Dans un communiqué ce jeudi 2 juillet 2020, l’élu de Kananga au Kasaï-Central indique que ces pourparlers ont pour but de départager les protagonistes et toutes les tendances autour du processus électoral et du pouvoir législatif, et de permettre au peuple congolais d’avoir confiance en ses élus.

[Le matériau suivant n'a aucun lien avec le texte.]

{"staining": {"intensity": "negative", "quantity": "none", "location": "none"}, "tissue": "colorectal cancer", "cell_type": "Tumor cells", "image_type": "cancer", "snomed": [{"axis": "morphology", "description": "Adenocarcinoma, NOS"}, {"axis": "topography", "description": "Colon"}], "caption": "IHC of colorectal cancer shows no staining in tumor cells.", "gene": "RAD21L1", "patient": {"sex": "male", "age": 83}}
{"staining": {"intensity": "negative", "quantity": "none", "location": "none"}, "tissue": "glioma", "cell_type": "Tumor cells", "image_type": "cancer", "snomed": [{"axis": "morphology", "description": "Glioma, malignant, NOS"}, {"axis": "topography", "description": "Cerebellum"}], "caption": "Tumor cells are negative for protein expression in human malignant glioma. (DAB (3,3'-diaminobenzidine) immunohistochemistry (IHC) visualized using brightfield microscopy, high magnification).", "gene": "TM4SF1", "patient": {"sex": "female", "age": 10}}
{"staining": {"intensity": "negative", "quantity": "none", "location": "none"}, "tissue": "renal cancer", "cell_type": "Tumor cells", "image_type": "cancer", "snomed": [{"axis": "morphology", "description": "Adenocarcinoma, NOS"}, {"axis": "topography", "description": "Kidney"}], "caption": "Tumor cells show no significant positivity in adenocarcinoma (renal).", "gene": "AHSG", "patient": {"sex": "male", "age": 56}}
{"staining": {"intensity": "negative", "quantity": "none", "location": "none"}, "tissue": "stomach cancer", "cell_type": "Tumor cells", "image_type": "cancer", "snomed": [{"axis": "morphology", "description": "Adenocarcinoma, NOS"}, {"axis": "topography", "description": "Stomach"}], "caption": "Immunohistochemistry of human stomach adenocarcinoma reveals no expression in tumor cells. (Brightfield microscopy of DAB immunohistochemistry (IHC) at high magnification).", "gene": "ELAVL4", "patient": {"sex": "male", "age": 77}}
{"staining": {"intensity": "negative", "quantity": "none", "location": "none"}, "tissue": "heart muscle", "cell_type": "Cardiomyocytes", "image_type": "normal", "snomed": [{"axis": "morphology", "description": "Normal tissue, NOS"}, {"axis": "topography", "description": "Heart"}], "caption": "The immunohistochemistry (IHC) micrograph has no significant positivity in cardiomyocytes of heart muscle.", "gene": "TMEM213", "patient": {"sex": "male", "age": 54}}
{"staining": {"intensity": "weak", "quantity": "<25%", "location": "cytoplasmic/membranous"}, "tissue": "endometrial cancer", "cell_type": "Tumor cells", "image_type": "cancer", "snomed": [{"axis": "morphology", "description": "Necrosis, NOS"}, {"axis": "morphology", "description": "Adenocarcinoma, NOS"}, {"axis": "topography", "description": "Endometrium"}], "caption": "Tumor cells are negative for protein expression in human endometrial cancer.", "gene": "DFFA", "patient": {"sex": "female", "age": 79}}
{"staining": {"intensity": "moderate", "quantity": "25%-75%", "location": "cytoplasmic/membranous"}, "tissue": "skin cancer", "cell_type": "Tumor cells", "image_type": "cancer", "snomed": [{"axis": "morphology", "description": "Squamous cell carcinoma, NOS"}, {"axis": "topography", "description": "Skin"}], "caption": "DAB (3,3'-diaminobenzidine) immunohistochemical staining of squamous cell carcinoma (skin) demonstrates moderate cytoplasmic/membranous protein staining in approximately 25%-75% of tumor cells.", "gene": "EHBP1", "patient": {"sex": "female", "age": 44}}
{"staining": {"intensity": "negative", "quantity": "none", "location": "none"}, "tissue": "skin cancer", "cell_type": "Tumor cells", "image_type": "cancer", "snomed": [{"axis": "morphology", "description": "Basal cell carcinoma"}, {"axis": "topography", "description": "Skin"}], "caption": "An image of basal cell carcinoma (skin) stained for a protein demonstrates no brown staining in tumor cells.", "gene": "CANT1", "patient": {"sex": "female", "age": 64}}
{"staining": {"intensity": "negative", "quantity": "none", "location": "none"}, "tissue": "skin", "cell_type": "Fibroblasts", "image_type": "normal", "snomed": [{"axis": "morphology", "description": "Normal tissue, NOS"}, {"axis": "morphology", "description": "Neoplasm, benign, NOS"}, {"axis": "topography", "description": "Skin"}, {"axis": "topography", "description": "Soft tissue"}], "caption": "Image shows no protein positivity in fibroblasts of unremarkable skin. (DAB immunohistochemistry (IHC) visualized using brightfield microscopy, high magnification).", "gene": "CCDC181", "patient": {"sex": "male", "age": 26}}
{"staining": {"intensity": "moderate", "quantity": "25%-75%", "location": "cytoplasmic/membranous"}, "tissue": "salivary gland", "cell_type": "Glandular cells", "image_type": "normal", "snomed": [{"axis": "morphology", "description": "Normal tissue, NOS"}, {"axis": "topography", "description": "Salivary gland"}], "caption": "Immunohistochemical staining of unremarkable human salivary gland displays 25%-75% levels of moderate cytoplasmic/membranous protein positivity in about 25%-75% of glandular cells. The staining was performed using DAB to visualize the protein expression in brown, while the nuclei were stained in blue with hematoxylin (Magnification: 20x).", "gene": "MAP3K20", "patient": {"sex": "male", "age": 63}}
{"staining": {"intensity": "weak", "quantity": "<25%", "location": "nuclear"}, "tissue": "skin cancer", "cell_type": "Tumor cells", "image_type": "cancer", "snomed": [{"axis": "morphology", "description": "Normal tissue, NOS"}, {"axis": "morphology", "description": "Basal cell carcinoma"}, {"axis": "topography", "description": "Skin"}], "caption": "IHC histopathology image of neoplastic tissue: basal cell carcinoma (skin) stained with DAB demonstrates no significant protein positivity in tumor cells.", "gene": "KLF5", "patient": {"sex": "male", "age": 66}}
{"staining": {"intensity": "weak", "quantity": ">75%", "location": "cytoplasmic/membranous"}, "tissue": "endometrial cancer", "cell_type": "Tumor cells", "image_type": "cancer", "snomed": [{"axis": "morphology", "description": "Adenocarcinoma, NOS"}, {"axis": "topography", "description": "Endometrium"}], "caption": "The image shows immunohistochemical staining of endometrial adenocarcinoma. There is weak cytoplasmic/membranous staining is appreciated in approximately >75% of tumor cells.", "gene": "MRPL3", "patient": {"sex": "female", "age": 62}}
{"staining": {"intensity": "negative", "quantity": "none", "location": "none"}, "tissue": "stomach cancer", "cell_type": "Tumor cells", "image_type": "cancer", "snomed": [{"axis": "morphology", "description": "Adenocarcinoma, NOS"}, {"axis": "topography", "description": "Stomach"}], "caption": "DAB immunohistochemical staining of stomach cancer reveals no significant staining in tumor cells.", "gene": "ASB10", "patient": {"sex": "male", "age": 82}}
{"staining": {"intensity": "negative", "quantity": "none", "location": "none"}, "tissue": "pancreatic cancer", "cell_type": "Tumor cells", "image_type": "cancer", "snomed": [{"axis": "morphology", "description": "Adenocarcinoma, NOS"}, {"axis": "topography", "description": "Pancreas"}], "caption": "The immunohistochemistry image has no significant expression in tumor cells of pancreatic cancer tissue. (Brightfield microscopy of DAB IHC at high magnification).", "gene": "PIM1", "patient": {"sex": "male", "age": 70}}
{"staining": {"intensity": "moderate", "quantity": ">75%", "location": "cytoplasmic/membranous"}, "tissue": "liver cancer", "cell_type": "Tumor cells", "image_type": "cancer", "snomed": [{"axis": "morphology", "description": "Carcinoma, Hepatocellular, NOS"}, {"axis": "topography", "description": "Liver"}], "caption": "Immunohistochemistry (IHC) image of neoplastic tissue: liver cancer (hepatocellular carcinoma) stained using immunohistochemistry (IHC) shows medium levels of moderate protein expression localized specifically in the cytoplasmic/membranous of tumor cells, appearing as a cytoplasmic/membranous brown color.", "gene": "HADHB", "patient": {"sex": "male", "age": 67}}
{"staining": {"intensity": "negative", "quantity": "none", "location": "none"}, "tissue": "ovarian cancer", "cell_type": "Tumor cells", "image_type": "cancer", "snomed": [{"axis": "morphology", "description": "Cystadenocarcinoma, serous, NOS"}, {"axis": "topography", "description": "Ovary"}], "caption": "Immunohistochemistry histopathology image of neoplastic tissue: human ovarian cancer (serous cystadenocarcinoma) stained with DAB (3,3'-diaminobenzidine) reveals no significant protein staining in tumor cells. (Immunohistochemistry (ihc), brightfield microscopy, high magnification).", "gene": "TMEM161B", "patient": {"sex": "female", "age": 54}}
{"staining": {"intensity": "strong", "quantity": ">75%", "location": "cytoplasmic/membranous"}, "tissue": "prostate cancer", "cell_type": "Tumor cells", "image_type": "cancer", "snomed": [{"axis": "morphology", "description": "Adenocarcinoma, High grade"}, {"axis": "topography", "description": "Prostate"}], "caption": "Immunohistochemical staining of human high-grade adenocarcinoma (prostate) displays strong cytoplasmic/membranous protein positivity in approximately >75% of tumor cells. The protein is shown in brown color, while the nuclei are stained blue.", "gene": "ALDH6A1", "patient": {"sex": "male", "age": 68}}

Au fil des cycles électoraux précédents, la la centrale électorale s’est révélée être un instrument de plébiscite d’un régime politique, selon le président de l’UDA. Il insiste donc sur la réforme profonde de cette institution d’appui à la démocratie avant les élections générales de 2023.

“Dès lors, parler des élections de 2023 relèverait de l’irresponsabilité politique. Par conséquent, une réforme de la CENI aux seules fins de régler l’épineuse question de son fonctionnement transparent et de la crédibilité de prochaines élections, est une priorité absolue pour la survie de notre pays”, a-t-il affirmé.

Ainsi devront être réglées sans délai, les questions liées au recensement de la population, à l’établissement d’une carte d’identité et à la modification de la loi, d’après C. Lubaya.

Les confessions religieuses ne parviennent pas à harmoniser leurs vues sur la désignation des futurs animateurs de la CENI. L’Église catholique et l’ECC ont rejeté la candidature de Ronsard Malonda pour succéder à Corneille Naanga et réclament avant tout la réforme du système électoral.